13.What are some of the pros and cons for being an independent artist vs a major label artist as you see it?
I think it’s not much difference. There’s more debt hanging over the head of a major label act, due to more of a financial investment being made. The indie artist has the blessing of the bigger piece of the pie, yet comes along with the challenge of handling the operation and expenses. I think most indie artists I know dislike the fame game, work without managers, and rely on the nearby supporters and coworkers to build with. And most major label artists I’ve known take the fame that comes along with the marketing and promotion as it comes, have management teams, and work within business network. But at the end of the day, it all comes down an artist doing everything they can to inspire the people enough to create a demand worth supplying.

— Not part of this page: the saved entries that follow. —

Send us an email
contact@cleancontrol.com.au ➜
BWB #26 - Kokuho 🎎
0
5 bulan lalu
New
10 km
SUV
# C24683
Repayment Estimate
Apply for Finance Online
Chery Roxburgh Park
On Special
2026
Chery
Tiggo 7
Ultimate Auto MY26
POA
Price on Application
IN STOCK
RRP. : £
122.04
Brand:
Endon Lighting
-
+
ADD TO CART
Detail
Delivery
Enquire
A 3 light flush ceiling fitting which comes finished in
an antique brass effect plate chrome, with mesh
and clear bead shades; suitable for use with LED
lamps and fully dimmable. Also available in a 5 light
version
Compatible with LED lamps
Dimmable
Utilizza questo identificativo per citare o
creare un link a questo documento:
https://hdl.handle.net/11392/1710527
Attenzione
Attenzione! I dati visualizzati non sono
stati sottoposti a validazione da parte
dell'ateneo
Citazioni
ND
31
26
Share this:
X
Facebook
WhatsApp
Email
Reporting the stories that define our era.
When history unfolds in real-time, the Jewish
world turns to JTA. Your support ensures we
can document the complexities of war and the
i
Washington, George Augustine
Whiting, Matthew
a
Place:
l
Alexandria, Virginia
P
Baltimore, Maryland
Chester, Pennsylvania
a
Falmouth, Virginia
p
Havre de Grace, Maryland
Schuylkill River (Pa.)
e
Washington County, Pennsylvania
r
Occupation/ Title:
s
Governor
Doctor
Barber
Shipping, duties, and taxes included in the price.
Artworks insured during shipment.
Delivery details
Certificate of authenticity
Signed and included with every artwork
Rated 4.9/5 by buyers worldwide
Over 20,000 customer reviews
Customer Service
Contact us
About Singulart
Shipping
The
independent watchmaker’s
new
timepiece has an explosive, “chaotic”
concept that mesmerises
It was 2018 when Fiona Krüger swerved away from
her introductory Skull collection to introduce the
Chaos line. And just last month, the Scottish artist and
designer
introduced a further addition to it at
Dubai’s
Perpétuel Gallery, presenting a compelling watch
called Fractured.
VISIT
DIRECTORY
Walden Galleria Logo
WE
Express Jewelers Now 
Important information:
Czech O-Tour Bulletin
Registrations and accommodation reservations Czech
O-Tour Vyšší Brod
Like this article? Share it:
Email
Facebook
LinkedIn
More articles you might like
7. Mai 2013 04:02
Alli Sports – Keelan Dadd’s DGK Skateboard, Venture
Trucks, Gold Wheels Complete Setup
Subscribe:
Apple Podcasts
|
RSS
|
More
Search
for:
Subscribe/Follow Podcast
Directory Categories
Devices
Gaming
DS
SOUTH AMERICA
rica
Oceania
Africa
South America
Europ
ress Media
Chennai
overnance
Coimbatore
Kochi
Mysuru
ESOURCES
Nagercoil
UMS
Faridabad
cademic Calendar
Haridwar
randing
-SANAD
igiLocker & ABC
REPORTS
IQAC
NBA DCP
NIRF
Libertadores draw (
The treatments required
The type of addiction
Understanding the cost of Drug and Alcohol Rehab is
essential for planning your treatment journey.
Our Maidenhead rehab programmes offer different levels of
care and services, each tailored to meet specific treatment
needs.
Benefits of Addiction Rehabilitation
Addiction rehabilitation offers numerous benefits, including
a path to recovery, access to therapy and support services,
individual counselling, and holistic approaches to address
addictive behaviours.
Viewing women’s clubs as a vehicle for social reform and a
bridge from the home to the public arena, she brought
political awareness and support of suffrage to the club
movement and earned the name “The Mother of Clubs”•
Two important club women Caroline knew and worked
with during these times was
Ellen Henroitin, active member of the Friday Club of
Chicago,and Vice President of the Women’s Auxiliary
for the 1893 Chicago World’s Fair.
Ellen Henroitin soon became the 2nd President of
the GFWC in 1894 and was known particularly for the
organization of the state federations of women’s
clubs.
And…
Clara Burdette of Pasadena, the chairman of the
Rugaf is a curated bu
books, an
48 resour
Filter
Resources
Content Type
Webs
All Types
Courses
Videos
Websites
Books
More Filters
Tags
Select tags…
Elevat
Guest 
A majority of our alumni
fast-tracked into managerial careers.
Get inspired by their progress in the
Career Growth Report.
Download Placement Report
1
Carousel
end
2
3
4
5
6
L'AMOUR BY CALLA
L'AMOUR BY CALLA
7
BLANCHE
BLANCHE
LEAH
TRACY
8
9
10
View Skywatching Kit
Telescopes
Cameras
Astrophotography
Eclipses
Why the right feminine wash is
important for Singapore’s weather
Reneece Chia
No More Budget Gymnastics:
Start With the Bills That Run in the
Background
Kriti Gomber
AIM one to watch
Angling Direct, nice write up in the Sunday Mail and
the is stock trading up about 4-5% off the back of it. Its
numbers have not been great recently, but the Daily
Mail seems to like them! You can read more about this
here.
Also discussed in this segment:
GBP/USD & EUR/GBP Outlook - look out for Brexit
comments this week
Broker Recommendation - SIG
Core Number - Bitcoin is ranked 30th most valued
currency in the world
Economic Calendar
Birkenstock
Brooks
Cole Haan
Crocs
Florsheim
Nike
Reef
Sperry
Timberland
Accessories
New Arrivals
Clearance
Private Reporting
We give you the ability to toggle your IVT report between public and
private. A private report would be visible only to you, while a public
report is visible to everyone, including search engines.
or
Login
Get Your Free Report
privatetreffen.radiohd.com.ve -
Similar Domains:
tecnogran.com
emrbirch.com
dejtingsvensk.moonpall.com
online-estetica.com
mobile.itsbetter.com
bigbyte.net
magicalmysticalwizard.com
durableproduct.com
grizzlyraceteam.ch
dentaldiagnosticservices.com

14. What is your take on the analogue vs digital debate on producing?
Dope is dope. I feel whatever pieces allow an artist to be in the zone...it is what it is. I love the work flow that the digital realm provides, but I’m also a conspiracy theorist and I’m leary of computers without cd drives, and I have nightmares about crashing hard drives/systems and all that. But the MPC’s and hardware based pieces come along with tracking processes that take a long time and parts that need to be replaced, and lots of cables and cords and shit like that. At this point, I’ll alwys be one part analogue, and one part digital.
15.How would you define your sound and brand and what sets you apart from other artist?
I just do what I know to do. My thoughts and ideas over music that I like to hear. Sometimes I’m dead serious, and sometimes I’m having fun.
16.Do you have any jewels for those who are aspiring to pursue this as a career?
Make your space in the lane you love, and love the lane you’re in. The people that are supposed to rock with what you do will, and those that aren’t, won’t. So just focus on your movement and growth, and let the rest be.
17. Do you have any Special shout outs or thank yous? Shout outs to the lightworkers of the world. Spread love.
18.What does a typical day for you consists of?
If I’m handling my biz, I meditate in the morn, center my thoughts, address the current order of affairs, eat breakfast, work, make phone calls, work out, clear off the eraser boards, unwind, and enjoy the fam until the next episode.
19. Any final thoughts for the readers?
Let’s do what we love, and see where it get’s us. Peace.